A qualidade de uma democracia republicana mede-se, entre outras vias, pelo comportamento dos seus representantes, tanto governantes como parlamentares. Isto porque os nossos regimes liberais não são apenas compostos de regras, leis, instituições, freios e contrapesos. O cumprimento da lei não chega – de nada servem as regras e as instituições se umas não forem cumpridas e outras não forem respeitadas, mesmo quando assim a lei o permite. Os regimes liberais distinguem-se, para além da forma de governo, pela sua dimensão moral. Estão suportados em pilares éticos e são mantidos por quem acredita nos valores da liberdade, igualdade, justiça, dignidade humana, diversidade, tolerância. E, como tal, a credibilidade de um sistema político perante os cidadãos assenta, também, no reconhecimento do respeito por esses valores por parte dos seus representantes – e não, somente, do cumprimento da lei e das regras, pois algo ser legal não significa que seja ético.
É por isso que, em várias democracias maduras, os políticos abandonam as suas funções quando se vêem envolvidos em casos que põem em causa a sua idoneidade enquanto servidores públicos. Só no último ano, exemplos não faltam. Bruno Le Roux, ex-ministro do Interior em França, demitiu-se devido à contratação das suas filhas para assistentes parlamentares. Aida Hadzialic, ex-ministra da Educação na Suécia, demitiu-se por ter sido apanhada a conduzir sob efeito de álcool (0,2 g/l). Keith Vaz, ex-deputado inglês do Partido Trabalhista, demitiu-se por se ver envolvido num caso de prostituição masculina. Ard van der Steur, ex-ministro da Justiça da Holanda, renunciou ao cargo face à acusação de que, em 2001, teria ocultado informações ao parlamento sobre um caso de corrupção de justiça. José Manuel Soria, ex-ministro espanhol da Indústria, demitiu-se após ter sido conhecida a sua relação com empresas em paraísos fiscais. Sigmundur Gunnlaugsson, ex-primeiro-ministro da Islândia, renunciou ao cargo quando se viu envolvido no escândalo dos Panama Papers. E por aí fora.
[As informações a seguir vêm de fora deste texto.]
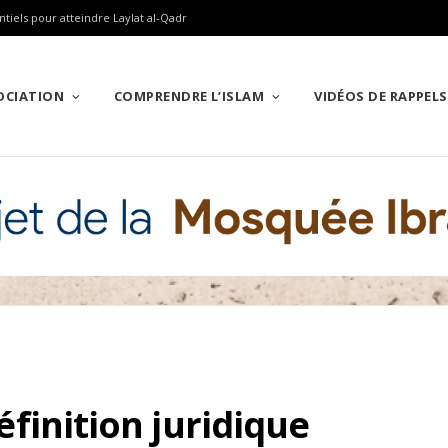
ntiels pour atteindre Laylat al-Qadr
SOCIATION
COMPRENDRE L’ISLAM
VIDÉOS DE RAPPELS
définition juridique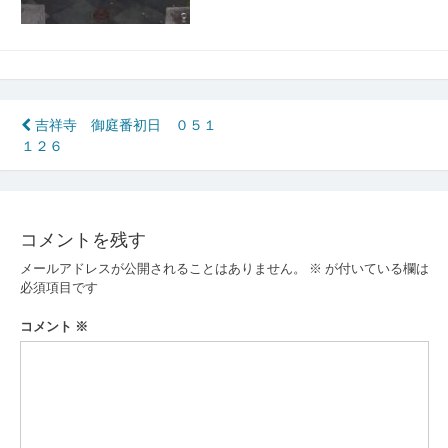
投
吉祥寺 御庭番初日 ０５１
１２６
稿
ナ
ビ
コメントを残す
ゲ
メールアドレスが公開されることはありません。
※
が付いている欄は
ー
必須項目です
シ
コメント
※
ョ
ン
Em Portugal, resiste uma certa dificuldade em compreender esta lição elementar: o regime tem de manter uma dignidade moral e quem ocupa cargos públicos tem de estar acima de qualquer suspeita. Aliás, um dos debates deste tempo ilustra bem o problema: não se precisa dos tribunais para afirmar que Sócrates, enquanto agente político, é culpado – basta saber que, enquanto primeiro-ministro, viveu às custas de transferências ocultas de um amigo com quem o Estado mantinha negócios. Mas se Sócrates é um óbvio caso de polícia, a cena política portuguesa está repleta de situações cuja inconsequência envergonha.
Carlos César (PS) tem toda a sua família empregada em cargos públicos, incluindo posições de nomeação. Ricardo Rodrigues (PS), célebre por ter sido condenado em tribunal pelo roubo de gravadores a jornalistas durante uma entrevista, foi escolhido pelo PS e há semanas eleito pelo parlamento para o Conselho Superior dos Tribunais Administrativos e Fiscais. António Gameiro (PS), conhecido por ter sido condenado em tribunal pela apropriação indevida de 45 mil euros de uma cliente (e com pena agravada pelo Tribunal da Relação), foi (novamente) eleito para o Conselho de Fiscalização do Sistema Integrado de Informação Criminal. E, menos recente mas interessante de comparar com o que sucedeu na Suécia, Glória Araújo (PS), à época deputada (2013), foi apanhada pela polícia a conduzir sob efeito de álcool (2,41 g/l) – e recusou renunciar.
Todos os exemplos recentes são do PS? Sim, como seriam do PSD se estivesse no governo – o poder permite aos partidos agir à sua conta e vontade. Eis a arrasadora indiferença dos partidos aos critérios éticos, sobretudo quando integram a maioria parlamentar. Ora, é fácil (e justo) apontar o dedo aos partidos. Mas tudo isto apenas acontece porque se entrega aos políticos a decisão em benefício próprio, sem ter contrapeso na sociedade civil – isto é quem proteja o sistema político, denuncie e pressione os partidos a alterar comportamentos que, sendo legais, não são éticos. Só que, no fim de contas, ninguém se importa realmente. O facto de as recentes eleições em plenário da Assembleia da República (Ricardo Rodrigues e António Gameiro) mal terem sido notícia é prova suficiente. Depois não há surpresas: quem não se dá ao respeito não é respeitado.